## Exercise tasks
- 1) Retype the Gibbs phenomenon thread between "I'm baffled by" and "on the subject.", inclusive.
- 2) In the Gibbs phenomenon thread, why does integrating from 0 to π with the factor χ_[0,x_n](t) give the same result as integrating from 0 to π/n without it?

-- Exercise passage follows --

I was reading through the proof of the existence of the Gibbs phenomenon for the ramp function $$ f(t) = \frac{\pi}{2} \mathrm{sgn}(t) - \frac{t}{2} $$ at $t=0$, where the author states the following without any explanation as to where the $\chi$-function comes from: $$ \ldots = \int_{0}^{\frac{\pi}{n}} \sin(nt)\left( \frac{ \cos\left( \frac{ t }{ 2 }\right) }{ 2\sin \left( \frac{t}{2} \right) } - \frac{ 1 }{ t } \right)\,\mathrm{d}t = \int_{0}^{\pi} \sin(nt)\left( \frac{ \cos\left( \frac{ t }{ 2 }\right) }{ 2\sin \left( \frac{t}{2} \right) } - \frac{ 1 }{ t } \right) \chi_{[0,x_n]}(t)\,\mathrm{d}t\,, $$ where $x_n = \frac{\pi}{n}$. The author then goes on to define the function $g$ as follows: $$ g = \left( \frac{ \cos\left( \frac{ t }{ 2 }\right) }{ 2\sin \left( \frac{t}{2} \right) } - \frac{ 1 }{ t } \right) \chi_{[0,x_n]}(t) $$ and develop a continuous extension $$ G_n = \left\{ \begin{aligned} &g_n(t) &&,\quad -\pi\leq t\leq \pi,\quad t\neq 0\\ &0 &&,\quad t=0 \end{aligned} \right. $$ for it in order to use the ML-theorem from complex analysis to prove the convergence of the integral.
My question is, what is the meaning of $\chi_{[0,x_n]}(t)$ in this context? Some Googling resulted in me discovering the Legendre chi function, but in its case the sub-index $\nu$ is usually a natural number, whereas here it seems to be an interval on the real line.
I'm baffled by this to say the least. I should say this is for my bachelor's thesis, so I would also appreciate any suggestions concerning literature on the subject.
The notation is often (as it is here) used to denote the indicator function, specifically $\chi_A(x)$ is set to $1$ if $x\in A,$ and $0$ otherwise.
In your case, the integration is effectively restricted to the interval $[0,x_n].$

-- Exercise passage concluded --
-- Stored data follows --

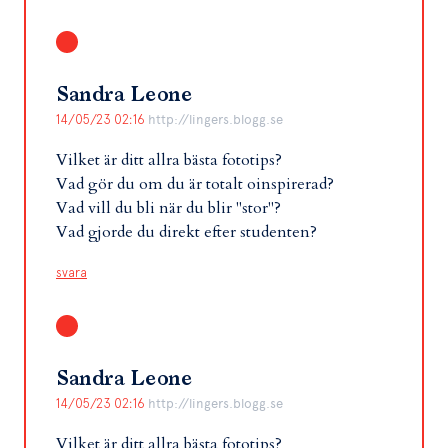
Sandra Leone
14/05/23 02:16
http://lingers.blogg.se
Vilket är ditt allra bästa fototips?
Vad gör du om du är totalt oinspirerad?
Vad vill du bli när du blir "stor"?
Vad gjorde du direkt efter studenten?
svara
Sandra Leone
14/05/23 02:16
http://lingers.blogg.se
Vilket är ditt allra bästa fototips?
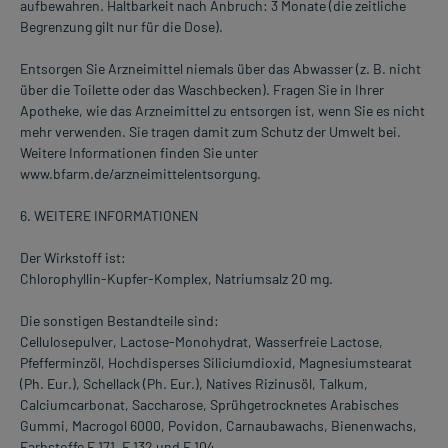
aufbewahren. Haltbarkeit nach Anbruch: 3 Monate (die zeitliche
Begrenzung gilt nur für die Dose).
Entsorgen Sie Arzneimittel niemals über das Abwasser (z. B. nicht
über die Toilette oder das Waschbecken). Fragen Sie in Ihrer
Apotheke, wie das Arzneimittel zu entsorgen ist, wenn Sie es nicht
mehr verwenden. Sie tragen damit zum Schutz der Umwelt bei.
Weitere Informationen finden Sie unter
www.bfarm.de/arzneimittelentsorgung.
6. WEITERE INFORMATIONEN
Der Wirkstoff ist:
Chlorophyllin-Kupfer-Komplex, Natriumsalz 20 mg.
Die sonstigen Bestandteile sind:
Cellulosepulver, Lactose-Monohydrat, Wasserfreie Lactose,
Pfefferminzöl, Hochdisperses Siliciumdioxid, Magnesiumstearat
(Ph. Eur.), Schellack (Ph. Eur.), Natives Rizinusöl, Talkum,
Calciumcarbonat, Saccharose, Sprühgetrocknetes Arabisches
Gummi, Macrogol 6000, Povidon, Carnaubawachs, Bienenwachs,
Farbstoffe E 171, E 132 und E 104.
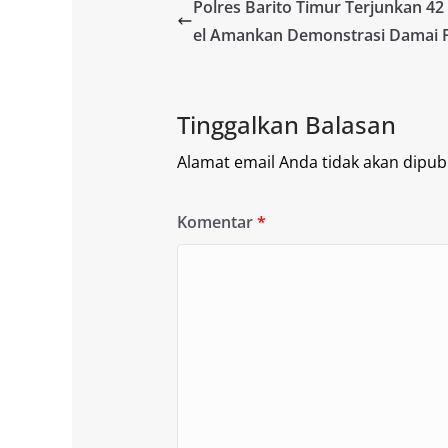
Polres Barito Timur Terjunkan 42
el Amankan Demonstrasi Damai 
Tinggalkan Balasan
Alamat email Anda tidak akan dipubl
Komentar
*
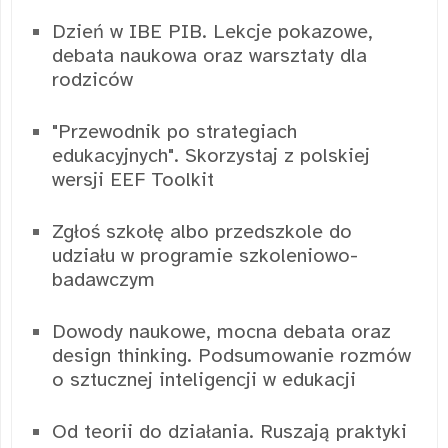
Dzień w IBE PIB. Lekcje pokazowe,
debata naukowa oraz warsztaty dla
rodziców
"Przewodnik po strategiach
edukacyjnych". Skorzystaj z polskiej
wersji EEF Toolkit
Zgłoś szkołę albo przedszkole do
udziału w programie szkoleniowo-
badawczym
Dowody naukowe, mocna debata oraz
design thinking. Podsumowanie rozmów
o sztucznej inteligencji w edukacji
Od teorii do działania. Ruszają praktyki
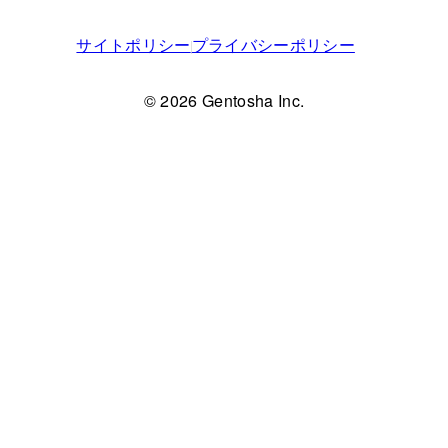
サイトポリシー
プライバシーポリシー
© 2026 Gentosha Inc.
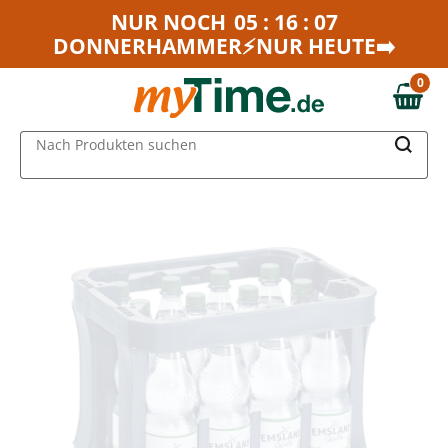
Zum Hauptinhalt springen
NUR NOCH
05 : 16 : 07
DONNERHAMMER⚡NUR HEUTE➡️
Zur Navigation springen
Zur Suche springen
0
0,00 €
MAIN MENU
Nach Produkten suchen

-- Stored data concluded --

## Solution set
- 1)
I'm baffled by this to say the least. I should say this is for my bachelor's thesis, so I would also appreciate any suggestions concerning literature on the subject.

- 2) χ_[0,x_n](t) denotes the indicator function, which is 1 when t lies in [0,x_n] and 0 otherwise. The integration is therefore effectively restricted to [0,x_n], where x_n = π/n.